Bewerben konnten sich Städte und Gemeinden mit bis zu 100.000 Einwohnern. Wer für das Projekt ausgewählt wird, wird von Profis unterstützt. Gleichzeitig werden die Teilnehmenden vom Kooperationspartner und Verein „Politik zum Anfassen“ hinsichtlich der Entscheidungsfindung gefördert.

Die Formel lautet: Wenn Jugendliche spüren, dass ihre Sichtweisen ernstgenommen werden, wächst deren Interesse an Kommunalpolitik. Das Projekt selber bietet der Kommune ein mehrteiliges Beteiligungsverfahren. Dies setzt sich aus Auftakttreffen, Themenwahl und öffentlichen Ratssitzungen zusammen. Darüber hinaus wird die kostenlos und datensichere App „Place Me“ zur Verfügung gestellt. Weitergehend sind jährliche Vernetzungstreffen für alle Teilnehmer geplant, um einen gegenseitigen Austausch zu ermöglichen. Schließlich erhält jede teilnehmende Kommune einen Sachkostenzuschuss in Höhe von 5000 Euro, um lokale Veranstaltungen innerhalb des Projektes finanzieren zu können.

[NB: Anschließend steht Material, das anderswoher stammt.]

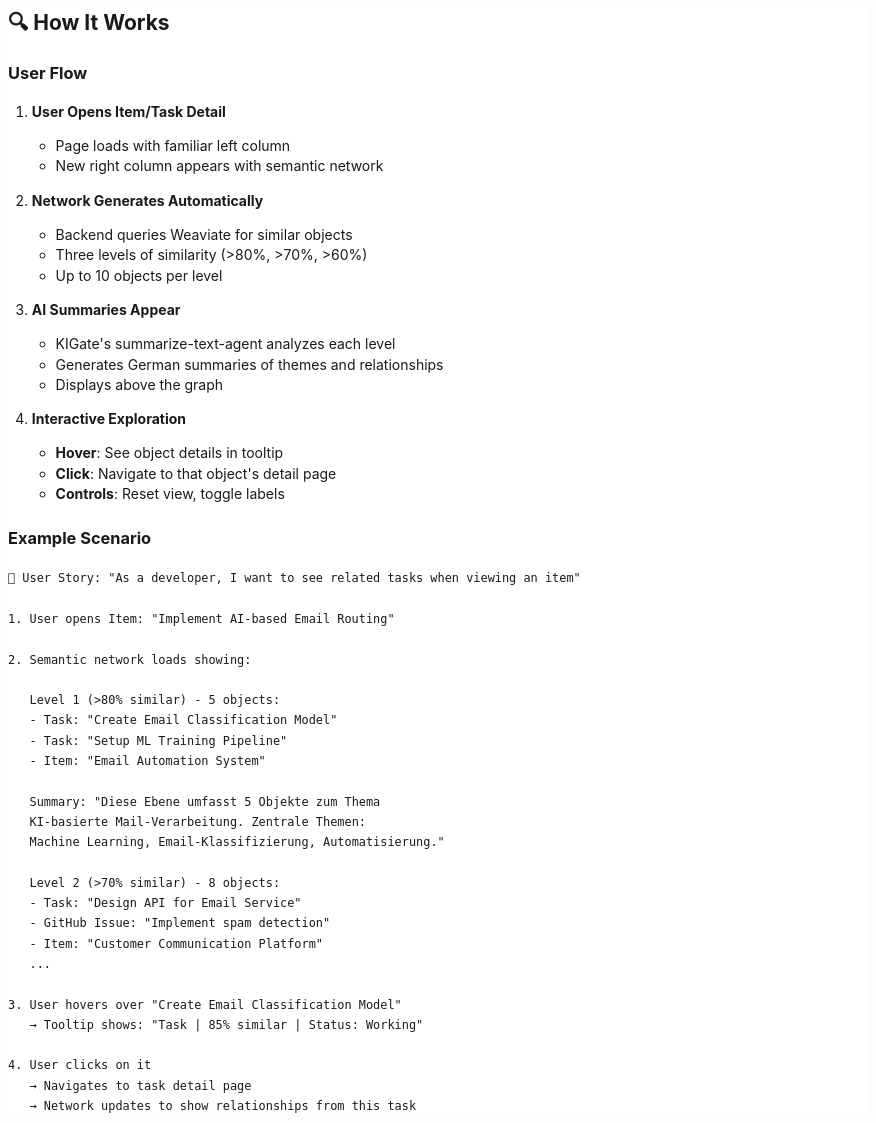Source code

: ## 🔍 How It Works

### User Flow

1. **User Opens Item/Task Detail**
   - Page loads with familiar left column
   - New right column appears with semantic network

2. **Network Generates Automatically**
   - Backend queries Weaviate for similar objects
   - Three levels of similarity (>80%, >70%, >60%)
   - Up to 10 objects per level

3. **AI Summaries Appear**
   - KIGate's summarize-text-agent analyzes each level
   - Generates German summaries of themes and relationships
   - Displays above the graph

4. **Interactive Exploration**
   - **Hover**: See object details in tooltip
   - **Click**: Navigate to that object's detail page
   - **Controls**: Reset view, toggle labels

### Example Scenario

```
📱 User Story: "As a developer, I want to see related tasks when viewing an item"

1. User opens Item: "Implement AI-based Email Routing"
   
2. Semantic network loads showing:
   
   Level 1 (>80% similar) - 5 objects:
   - Task: "Create Email Classification Model"
   - Task: "Setup ML Training Pipeline"
   - Item: "Email Automation System"
   
   Summary: "Diese Ebene umfasst 5 Objekte zum Thema 
   KI-basierte Mail-Verarbeitung. Zentrale Themen: 
   Machine Learning, Email-Klassifizierung, Automatisierung."
   
   Level 2 (>70% similar) - 8 objects:
   - Task: "Design API for Email Service"
   - GitHub Issue: "Implement spam detection"
   - Item: "Customer Communication Platform"
   ...
   
3. User hovers over "Create Email Classification Model"
   → Tooltip shows: "Task | 85% similar | Status: Working"
   
4. User clicks on it
   → Navigates to task detail page
   → Network updates to show relationships from this task
```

Bewerbungsvoraussetzung für „Jugend entscheidet“ war hauptsächlich die Bereitschaft und der Wunsch der Kommune, Jugendliche in Entscheidungsprozesse einzubinden und konkrete Entscheidungen an diese abzugeben. Zudem war von Seiten der Kommune ein Ansprechpartner aus der Stadtverwaltung zu benennen, der die Projektkoordination und Verwaltungsorganisation verantwortet. In Rheinberg soll dies Azra Zürn, Fachbereichsleitung Jugend und Soziales, sein.

Rheinberg hat sich mit einem flotten Videoclip beworben, das Niels Awater und Elias Sentob gedreht und bearbeitet haben. Darin erläutert Azra Zürn und Bürgermeister Dietmar Heyde, warum sie Rheinberg gerne im Projekt „Jugend entscheidet“ sähen.

Svenja Reinert, Grünen-Fraktionschefin im Rat, hält das Thema für „ganz wichtig“. „Wir Grünen sind schon einen kleinen Schritt in die richtige Richtung gegangen, indem wir unsere Ausschüsse mit jüngeren Leuten besetzt haben“, sagt sie. „Wir hoffen, dass wir diesen frischen Wind jetzt mitnehmen können.“

Ralf Vogel von der FDP hat sich das Programm von „Jugend entscheidet“ angeschaut und für gut befunden. „Ich finde es auch schön, dass wir den Antrag zusammen mit den Grünen gestellt haben“, so Vogel. Elias Sentob war auf das Programm der Hertie-Stiftung gestoßen. „Er hat mich sofort angerufen und hat gesagt: Das ist doch genau das, was wir wollen“, erzählt sein grüner Ratskollege Niels Awater.